When I had eased my sore body into the warm water, I did not think I would ever rise again. But now, I sat in cold water and my teeth chattered, gooseflesh rising on my skin. I could not stay here until morning. If the servants learned what had happened, my father would be shamed in front of all his guests and I would be as good as married. Any hope I had of escape and freedom would be destroyed with the gossip and the announcement of betrothal that would follow.
I washed the blood from the diamond in my hand, and forced myself to rise from the water, wishing for Clymene. Bending over to reach the towels on the benches along the wall made me gasp, and I moved with less grace than an old grandmother as I dressed.
I crept back down the corridor, trying to ignore the way the peacocks’ eyes followed my progress in the dark. Menelaus snored still, the sound traveling through my door.
Theseus. I needed to speak to Theseus. Menelaus would not be able to wander the halls of the women’s quarters in search of me if he woke. As long as I did not return to my bed, I would be safe from him until tomorrow.
The sounds of the feast
outside had faded though the moon had not yet set. If Theseus was not in his rooms, surely his physician could find him for me.
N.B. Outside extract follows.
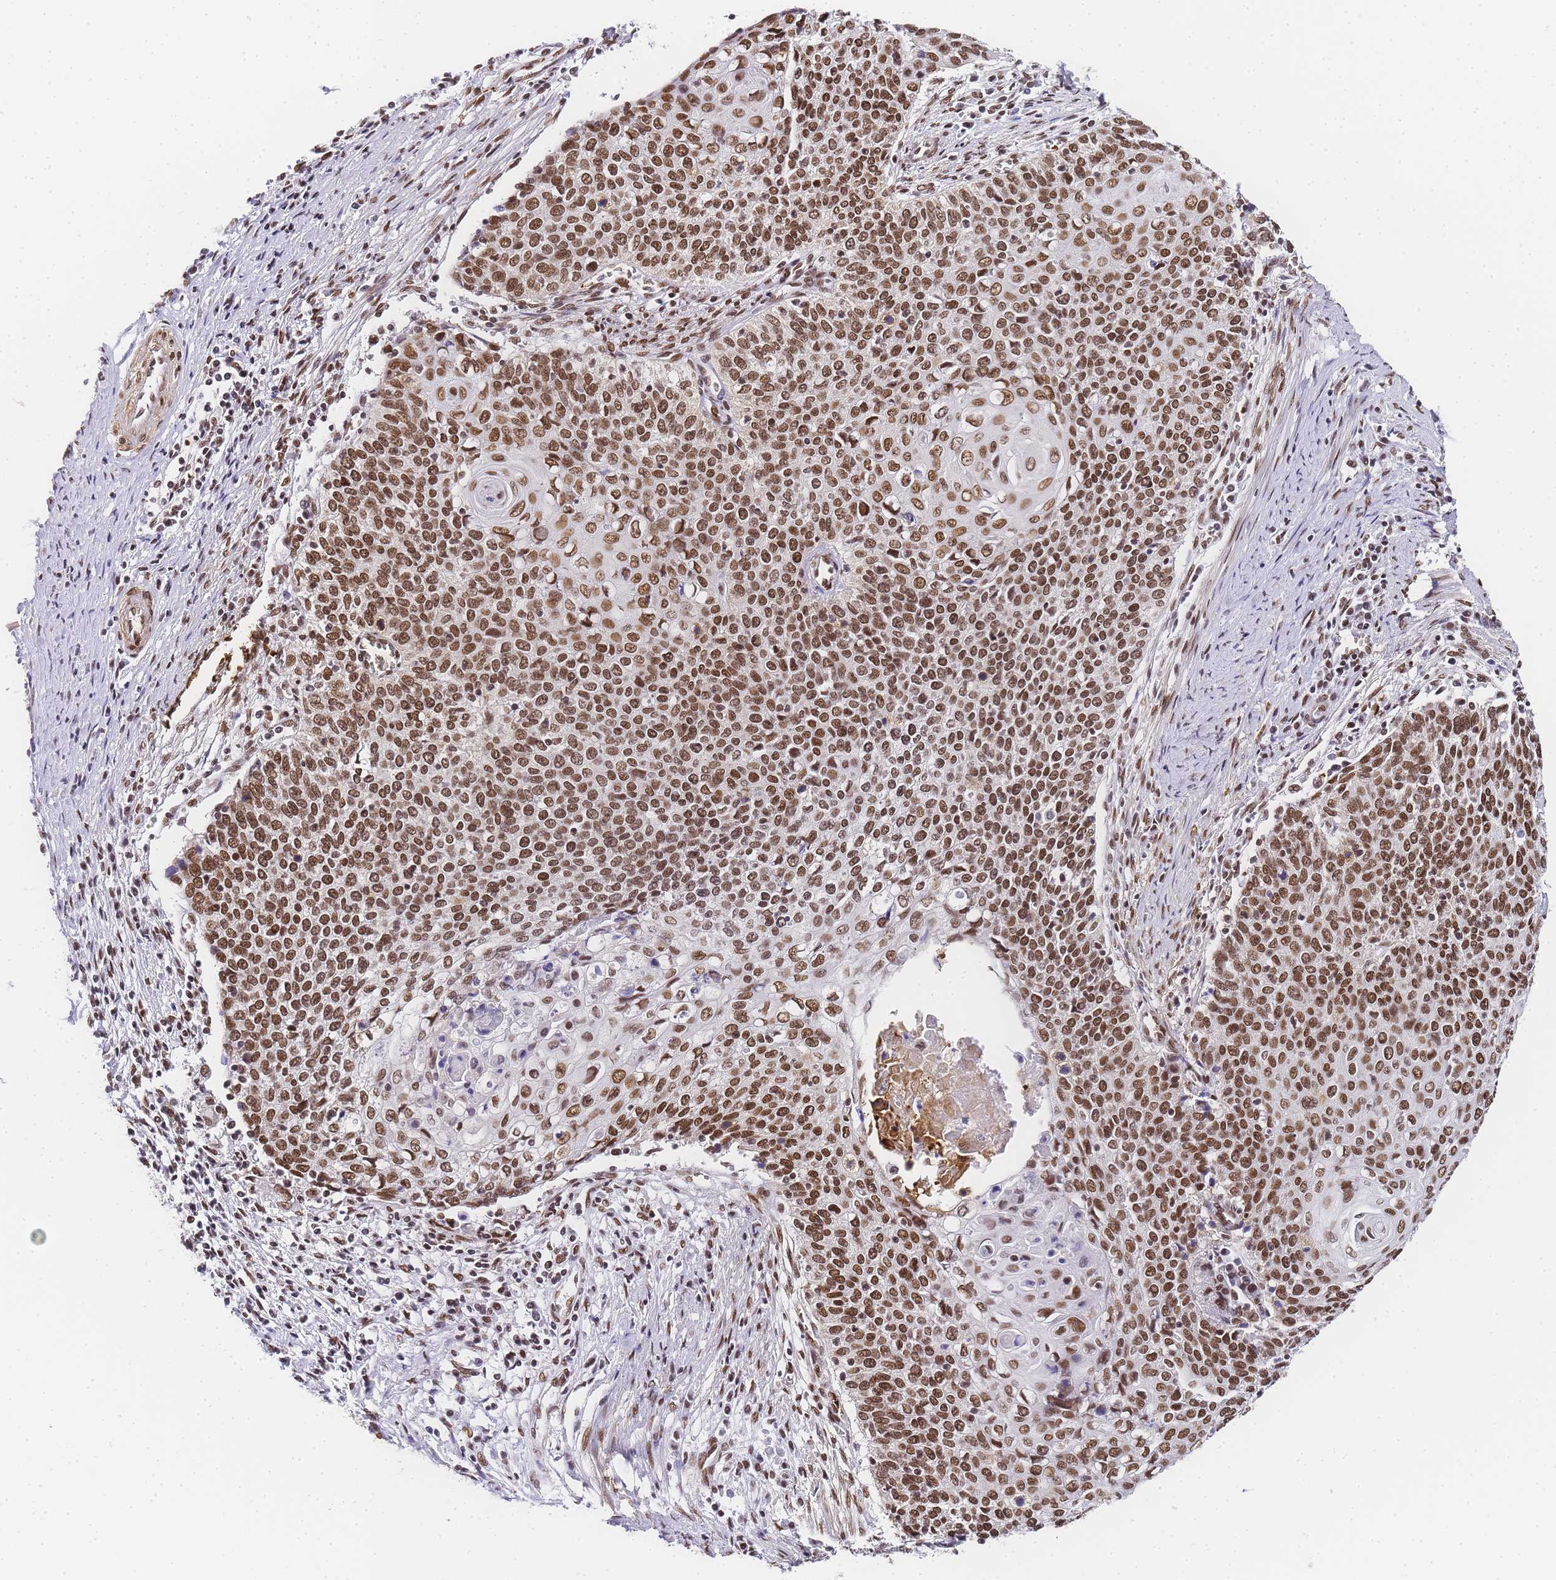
{"staining": {"intensity": "moderate", "quantity": ">75%", "location": "nuclear"}, "tissue": "cervical cancer", "cell_type": "Tumor cells", "image_type": "cancer", "snomed": [{"axis": "morphology", "description": "Squamous cell carcinoma, NOS"}, {"axis": "topography", "description": "Cervix"}], "caption": "Tumor cells show medium levels of moderate nuclear staining in about >75% of cells in human cervical cancer.", "gene": "POLR1A", "patient": {"sex": "female", "age": 39}}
A much softer snore greeted me from the other side of the curtain at the main entrance, and I had never been more thankful for a sleeping guard. I slipped past him, my bare feet making little noise on the painted tiles.
The halls were mostly deserted, splashed with moonlight and shadow. The owls watched me tiptoe past the open door to the megaron and through the storerooms beyond it. Ariston’s room was on the opposite side of the palace, inside the servants’ wing, since he had only common blood. When I heard footsteps, I hid behind pillars and waited for the rare servant to pass. I did not forget Pirithous’s warning, and prayed I did not meet any of my father’s guests, drunk from too much wine.
I knocked on the door. Please, let him be awake.
I knocked louder.
“Princess,” a voice hissed.
My heart pounded in my ears. I had no place to hide but the door frame, and it was not deep enough to keep me out of sight.
The man came forward, still half in shadow. I could just make out the glint of his eyes, tracing the shape of my body through the thin shift I wore. A flush rose from my chest to my cheeks as the silence between us roared.
He stepped into the moonlight, and I recognized his face.
“King Pirithous.” I slumped against the stone, my hand pressed over my heart.
“I had hoped that when I saw you to your room, you would stay there.” He reached around me to open the door and pushed me through it into darkness. He glanced back out into the hall and then pulled it shut behind him.
I groped for the wall, and Pirithous grabbed me by the wrist when my hand brushed his tunic, guiding me deeper into the room.
“Ariston!”
The physician appeared, carrying an oil lamp. The flicker of the small flame cast shadows over his rumpled hair and accentuated the blanket-lines impressed on his face, turning them into gruesome scars.